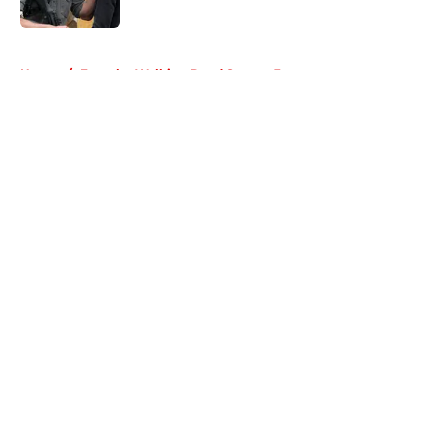
Published by on Invalid Date
5 related articles loaded
Home
/
Fear the Walking Dead Season 3
About
Openings
Contact
Our 300+ Sites
FanSided Daily
Pitch a Story
Privacy Policy
Terms of Use
Cookie Policy
Legal Disclaimer
Accessibility Statement
A-Z Index
Cookies Settings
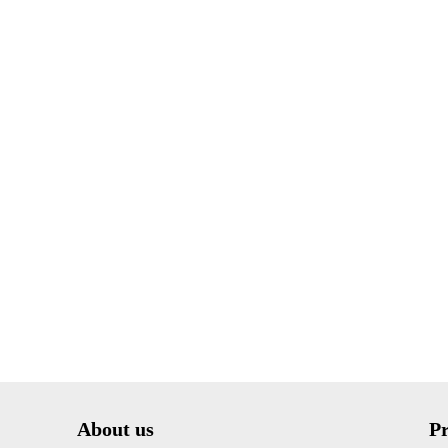
About us
P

+ + + +

(Exercise prompt) Starting at the first entry above and ending at the last, write everything out exactly except the pictures.

(Written reply)
Published by on Invalid Date
5 related articles loaded
Home
/
Fear the Walking Dead Season 3
About
Openings
Contact
Our 300+ Sites
FanSided Daily
Pitch a Story
Privacy Policy
Terms of Use
Cookie Policy
Legal Disclaimer
Accessibility Statement
A-Z Index
Cookies Settings
About us
P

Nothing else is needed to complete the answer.